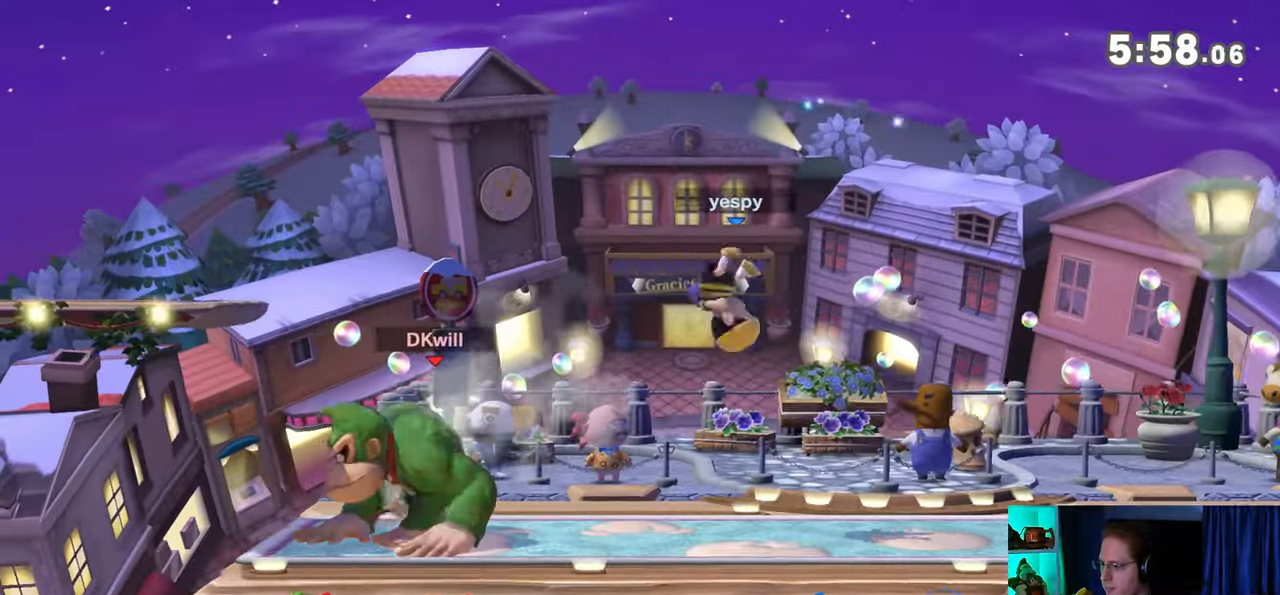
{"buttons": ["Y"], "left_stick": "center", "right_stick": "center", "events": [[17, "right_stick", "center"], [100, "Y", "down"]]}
=====
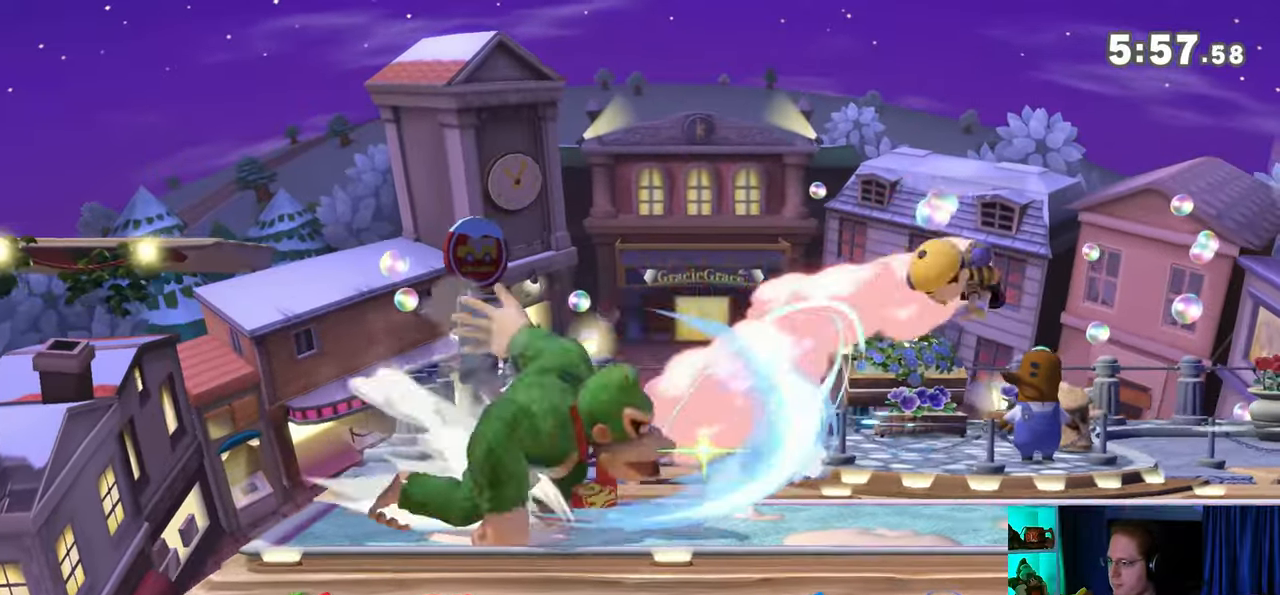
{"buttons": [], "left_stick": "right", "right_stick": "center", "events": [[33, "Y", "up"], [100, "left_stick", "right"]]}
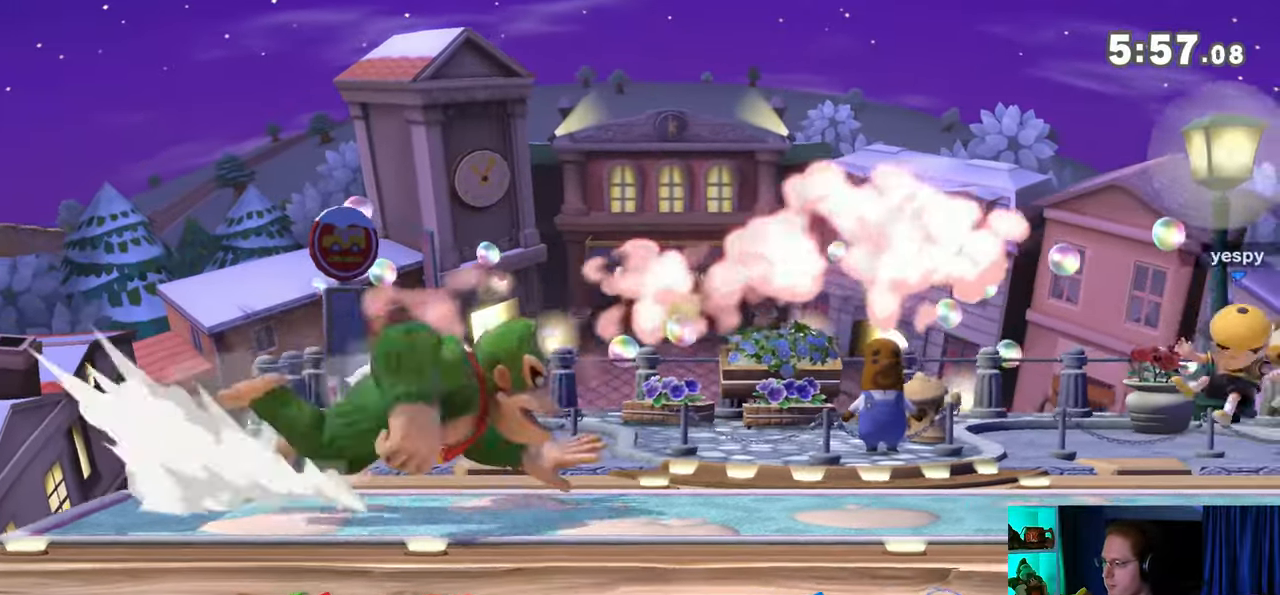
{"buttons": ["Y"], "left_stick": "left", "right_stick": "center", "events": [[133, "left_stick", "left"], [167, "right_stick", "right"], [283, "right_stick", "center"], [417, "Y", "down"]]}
=====
• Task item
Could you find every line in the records above that contains the word "down" and copy it?

• Task solution
{"buttons": ["Y"], "left_stick": "center", "right_stick": "center", "events": [[17, "right_stick", "center"], [100, "Y", "down"]]}
{"buttons": ["Y"], "left_stick": "left", "right_stick": "center", "events": [[133, "left_stick", "left"], [167, "right_stick", "right"], [283, "right_stick", "center"], [417, "Y", "down"]]}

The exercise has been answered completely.